RECORDED INFORMATION: Begin

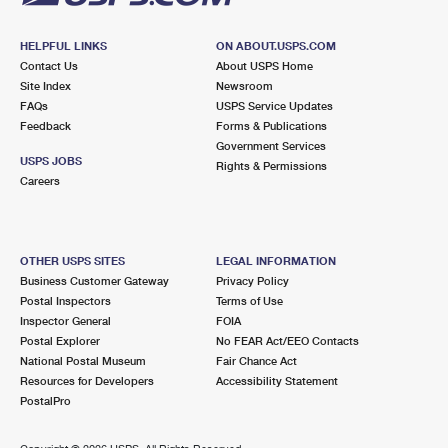
HELPFUL LINKS
ON ABOUT.USPS.COM
Contact Us
About USPS Home
Site Index
Newsroom
FAQs
USPS Service Updates
Feedback
Forms & Publications
Government Services
USPS JOBS
Rights & Permissions
Careers
OTHER USPS SITES
LEGAL INFORMATION
Business Customer Gateway
Privacy Policy
Postal Inspectors
Terms of Use
Inspector General
FOIA
Postal Explorer
No FEAR Act/EEO Contacts
National Postal Museum
Fair Chance Act
Resources for Developers
Accessibility Statement
PostalPro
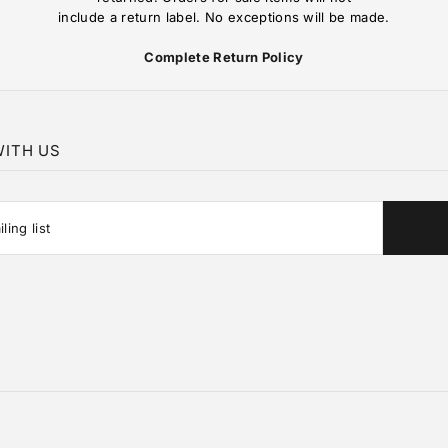
include a return label. No exceptions will be made.
Complete Return Policy
ITH US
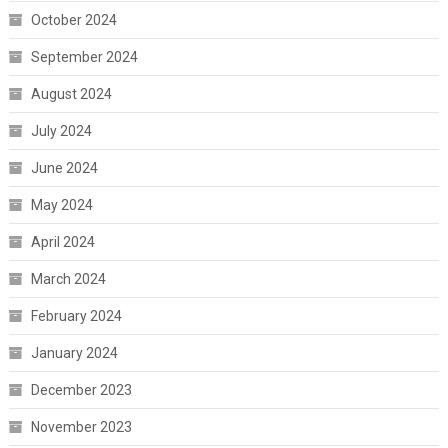
October 2024
September 2024
August 2024
July 2024
June 2024
May 2024
April 2024
March 2024
February 2024
January 2024
December 2023
November 2023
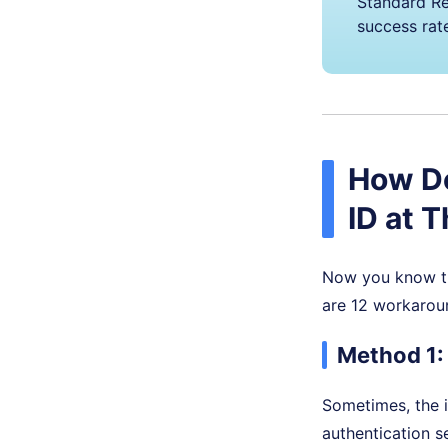
Standard Re
success rat
How Do
ID at 
Now you know the
are 12 workaround
Method 1:
Sometimes, the i
authentication s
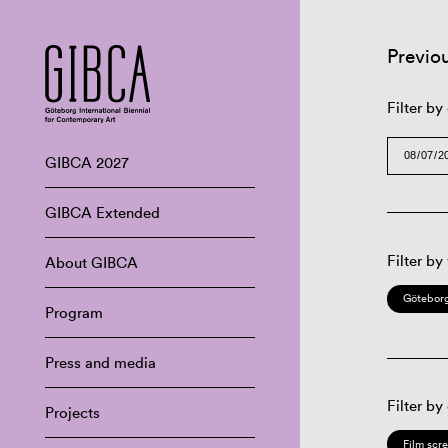
Previo
Filter by
GIBCA 2027
GIBCA Extended
Filter by
About GIBCA
Göteborg
Program
Press and media
Filter by
Projects
Film scr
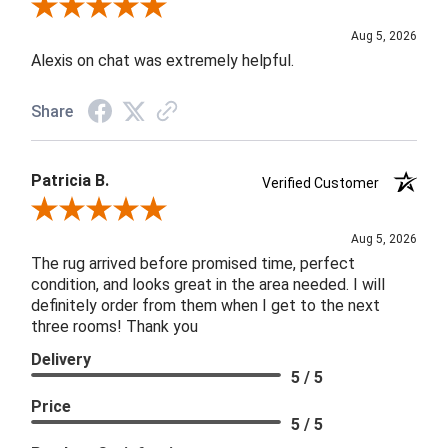
Review By Melyn C.
Aug 5, 2026
Alexis on chat was extremely helpful.
Share
Patricia B.
Verified Customer
Review By Patricia B.
Aug 5, 2026
The rug arrived before promised time, perfect
condition, and looks great in the area needed. I will
definitely order from them when I get to the next
three rooms! Thank you
Delivery
5 / 5
Price
5 / 5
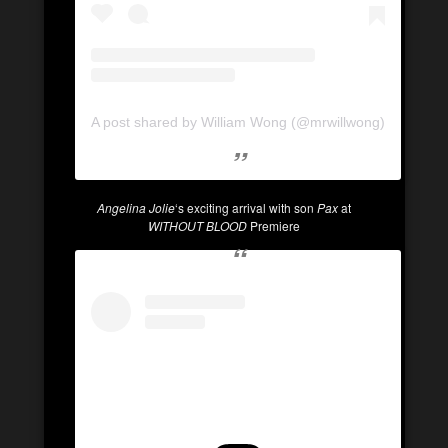
A post shared by William Wong (@mrwillwong)
Angelina Jolie
‘s exciting arrival with son
Pax
at
WITHOUT BLOOD
Premiere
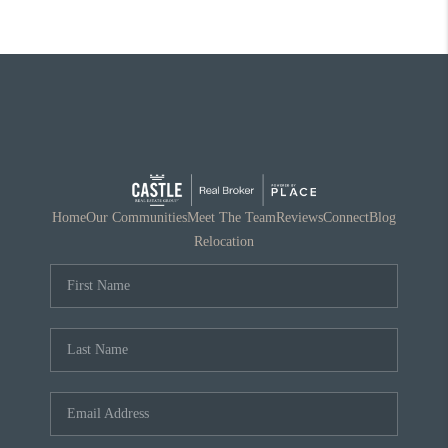
Home
Our Communities
Meet The Team
Reviews
Connect
Blog
Relocation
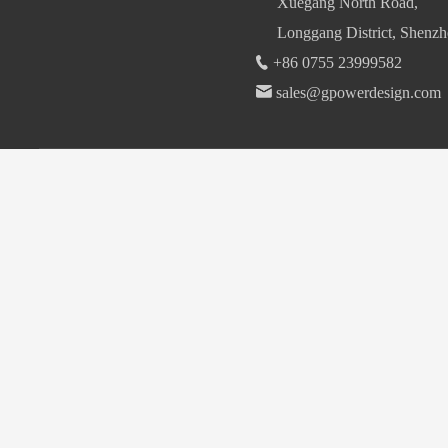
Xuegang North Road,
Longgang District, Shenzh
+86 0755 23999582
sales@gpowerdesign.com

RECORDED INFORMATION: End

TASK DESCRIPTION: The material should be duplicated word for word, with no images included.

WRITTEN ANSWER:
HELPFUL LINKS
ON ABOUT.USPS.COM
Contact Us
About USPS Home
Site Index
Newsroom
FAQs
USPS Service Updates
Feedback
Forms & Publications
Government Services
USPS JOBS
Rights & Permissions
Careers
OTHER USPS SITES
LEGAL INFORMATION
Business Customer Gateway
Privacy Policy
Postal Inspectors
Terms of Use
Inspector General
FOIA
Postal Explorer
No FEAR Act/EEO Contacts
National Postal Museum
Fair Chance Act
Resources for Developers
Accessibility Statement
PostalPro
include a return label. No exceptions will be made.
Complete Return Policy
ITH US
October 2024
September 2024
August 2024
July 2024
June 2024
May 2024
April 2024
March 2024
February 2024
January 2024
December 2023
November 2023
Standard Re
success rat
How Do
ID at 
Now you know the
are 12 workaround
Method 1:
Sometimes, the i
authentication s
Previo
Filter by
GIBCA 2027
GIBCA Extended
Filter by
About GIBCA
Göteborg
Program
Press and media
Filter by
Projects
Film scr
Review By Melyn C.
Aug 5, 2026
Alexis on chat was extremely helpful.
Share
Patricia B.
Verified Customer
Review By Patricia B.
Aug 5, 2026
The rug arrived before promised time, perfect
condition, and looks great in the area needed. I will
definitely order from them when I get to the next
three rooms! Thank you
Delivery
5 / 5
Price
5 / 5
A post shared by William Wong (@mrwillwong)
Angelina Jolie
‘s exciting arrival with son
Pax
at
WITHOUT BLOOD
Premiere
Home
Our Communities
Meet The Team
Reviews
Connect
Blog
Relocation
Xuegang North Road,
Longgang District, Shenzh
+86 0755 23999582
sales@gpowerdesign.com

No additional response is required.